(DATA EXTRACT begins)

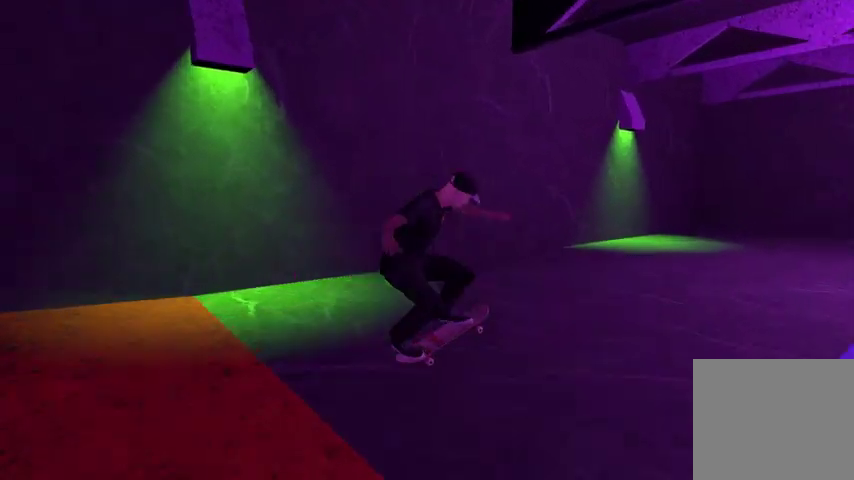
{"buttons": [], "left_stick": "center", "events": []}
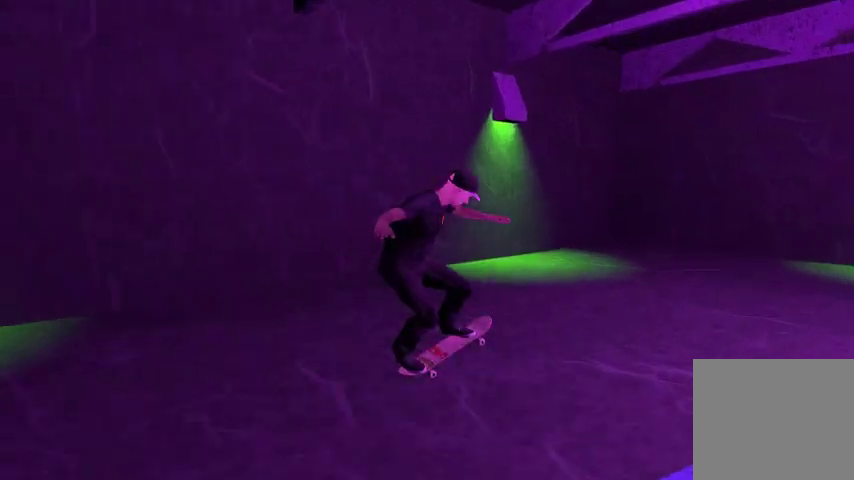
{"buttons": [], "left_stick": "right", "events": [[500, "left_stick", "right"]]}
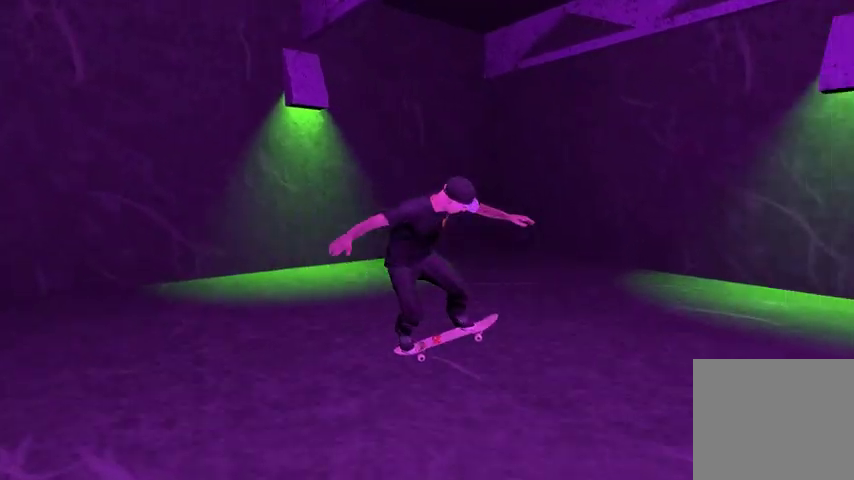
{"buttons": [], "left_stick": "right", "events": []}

(DATA EXTRACT ends)

Skipping all pictures, set the listing down exactly as written.

● EXERCISE RESPONSE:
{"buttons": [], "left_stick": "center", "events": []}
{"buttons": [], "left_stick": "right", "events": [[500, "left_stick", "right"]]}
{"buttons": [], "left_stick": "right", "events": []}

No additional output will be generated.